Ein Sonnenkraftwerk mit einer Leistung von einem Gigawatt wollen zwei chinesische Unternehmen in der 30-Kilometer-Sperrzone rund um das Ende april 1986 explodierte ukrainische Kernkraftwerk bauen. Das meldet jetzt das World Economic Forum unter Berufung auf Agenturberichte.
Sonnenkraftwerk auf verstrahltem Gelände soll saubere Energie liefern
Die Kernschmelze des Reaktors in der ukrainischen Stadt Pribjat hat weite Regionen in Nord- und Mitteleuropa (bis nach Bayern) mit radioaktiven Isotopen belastet. Auch nach Jahrzehnten ist das Gebiet um Tschernobyl nicht bewohnbar. Die Bewohner düfen wegen der Strahlenbelastung nur zweimal jährlich kurz in ihre ehemaligen Wohnungen zurückkehren - obwohl findige Torismus-Manager inzwischen die Sperrzone als lukratve Destination entdeckt haben und regeklmäßig Neugierige bis in die Nähe des Reaktors chauffieren.

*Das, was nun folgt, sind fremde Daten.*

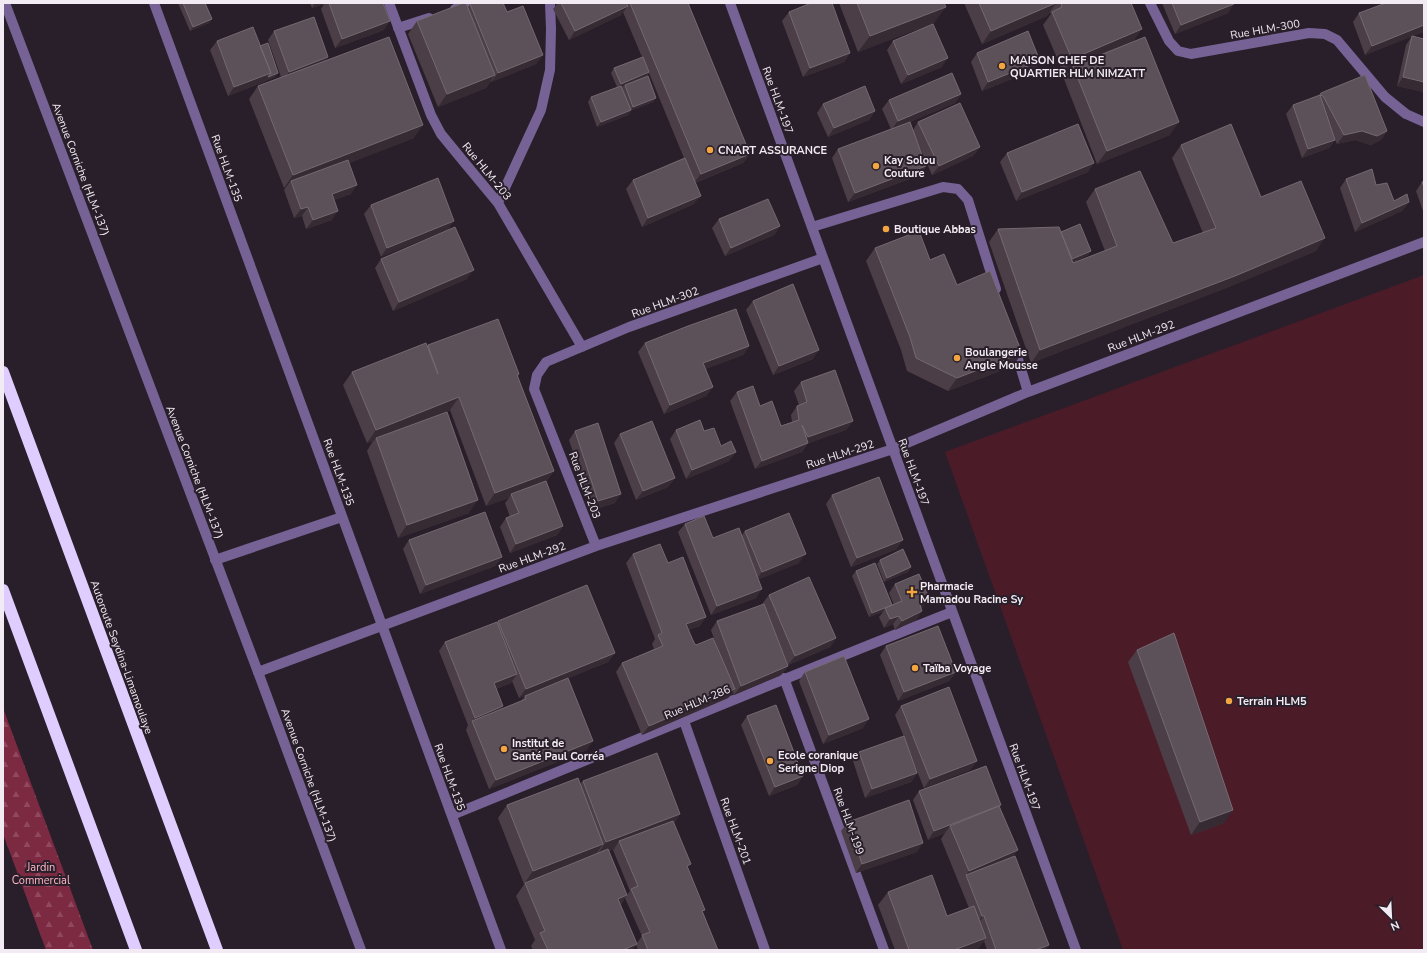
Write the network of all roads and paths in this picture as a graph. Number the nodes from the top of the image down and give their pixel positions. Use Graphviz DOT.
graph roads {
  1 [pos="5,3"];
  2 [pos="154,3"];
  3 [pos="389,3"];
  4 [pos="472,3"];
  5 [pos="550,3"];
  6 [pos="731,3"];
  7 [pos="1150,3"];
  8 [pos="398,28"];
  9 [pos="1424,122"];
  10 [pos="498,203"];
  11 [pos="812,227"];
  12 [pos="1424,242"];
  13 [pos="823,258"];
  14 [pos="998,296"];
  15 [pos="1010,333"];
  16 [pos="582,347"];
  17 [pos="3,372"];
  18 [pos="534,389"];
  19 [pos="1028,392"];
  20 [pos="893,449"];
  21 [pos="342,517"];
  22 [pos="596,546"];
  23 [pos="215,560"];
  24 [pos="3,590"];
  25 [pos="952,612"];
  26 [pos="382,625"];
  27 [pos="258,672"];
  28 [pos="784,678"];
  29 [pos="684,721"];
  30 [pos="452,815"];
  31 [pos="136,950"];
  32 [pos="217,950"];
  33 [pos="361,950"];
  34 [pos="501,950"];
  35 [pos="765,950"];
  36 [pos="884,950"];
  37 [pos="1076,950"];
  1 -- 23 [label="street, Avenue Corniche (HLM-137)"];
  2 -- 21 [label="street, Rue HLM-135"];
  3 -- 8 [label="street, Rue HLM-203"];
  4 -- 8 [label="street"];
  5 -- 10 [label="street"];
  6 -- 11 [label="street, Rue HLM-197"];
  7 -- 9 [label="street, Rue HLM-300"];
  8 -- 10 [label="street, Rue HLM-203"];
  10 -- 16 [label="street, Rue HLM-203"];
  11 -- 13 [label="street, Rue HLM-197"];
  11 -- 14 [label="street"];
  12 -- 19 [label="street, Rue HLM-292"];
  13 -- 16 [label="street, Rue HLM-302"];
  13 -- 20 [label="street, Rue HLM-197"];
  15 -- 19 [label="street"];
  16 -- 18 [label="street, Rue HLM-302"];
  17 -- 32 [label="highway, Autoroute Seydina-Limamoulaye"];
  18 -- 22 [label="street, Rue HLM-203"];
  19 -- 20 [label="street, Rue HLM-292"];
  20 -- 22 [label="street, Rue HLM-292"];
  20 -- 25 [label="street, Rue HLM-197"];
  21 -- 23 [label="street"];
  21 -- 26 [label="street, Rue HLM-135"];
  22 -- 26 [label="street, Rue HLM-292"];
  23 -- 27 [label="street, Avenue Corniche (HLM-137)"];
  24 -- 31 [label="highway"];
  25 -- 28 [label="street, Rue HLM-286"];
  25 -- 37 [label="street, Rue HLM-197"];
  26 -- 27 [label="street, Rue HLM-292"];
  26 -- 30 [label="street, Rue HLM-135"];
  27 -- 33 [label="street, Avenue Corniche (HLM-137)"];
  28 -- 29 [label="street, Rue HLM-286"];
  28 -- 36 [label="street, Rue HLM-199"];
  29 -- 30 [label="street, Rue HLM-286"];
  29 -- 35 [label="street, Rue HLM-201"];
  30 -- 34 [label="street, Rue HLM-135"];
}
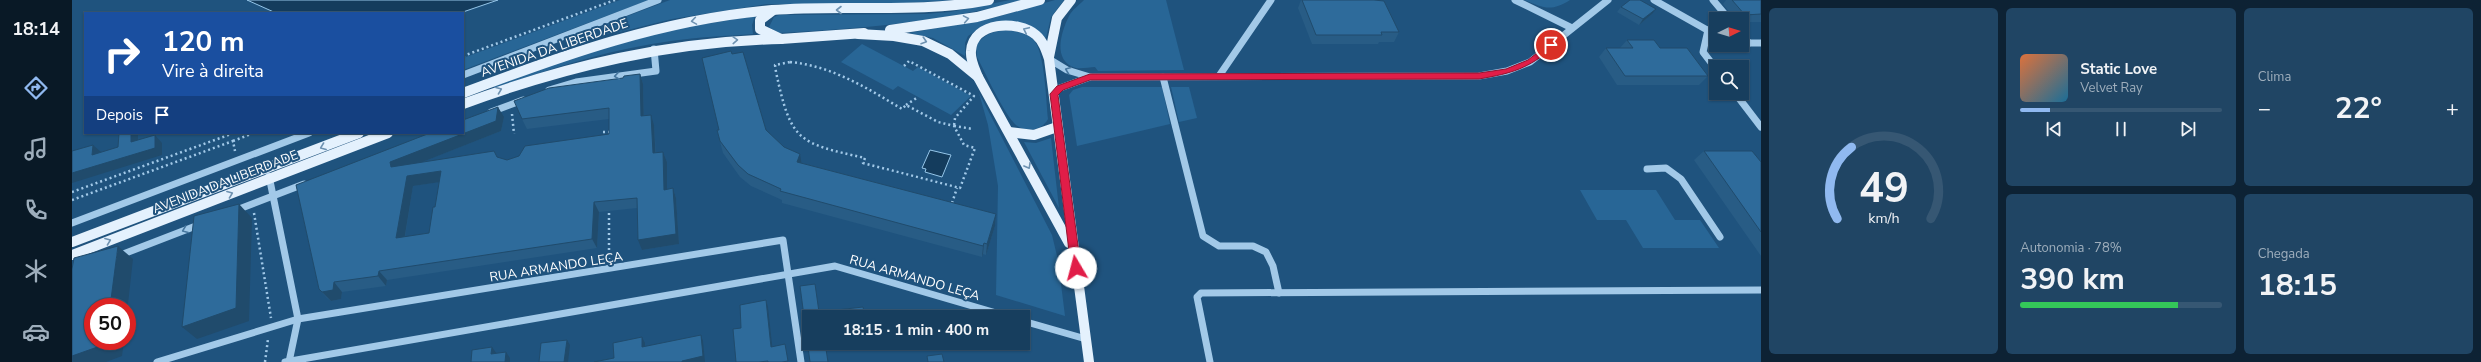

Der ukrainische Energieminister Ostap Semerak lockt derweil fremde Investoren. In der Sperrzone ist der Grund günstig und kein Mensch stört die Neuansiedlung auch platzgreifender Anlagen wie ausgedehnter PV-Felder. Die Chance ergreifen jetzt chinesische Investoren. GCL System Integration Technology und China National Complete Engineering Corp wollen mit der Solarfabrik der Ukraine neue Unabhängigkeit von russischen Energielieferungen verschaffen.
Seit mit der Finanzspritze der Europäischen Union das kaputte AKW mit einer neuen Schutzhülle überdacht und damit die Strahlung eingedämmt wird, hoffen die veranzwortlichen, dass das Gelände um Tschernobyl erneut zur Energieversorgung für eine wachsende Weltbevölkerung genutzt werden kann.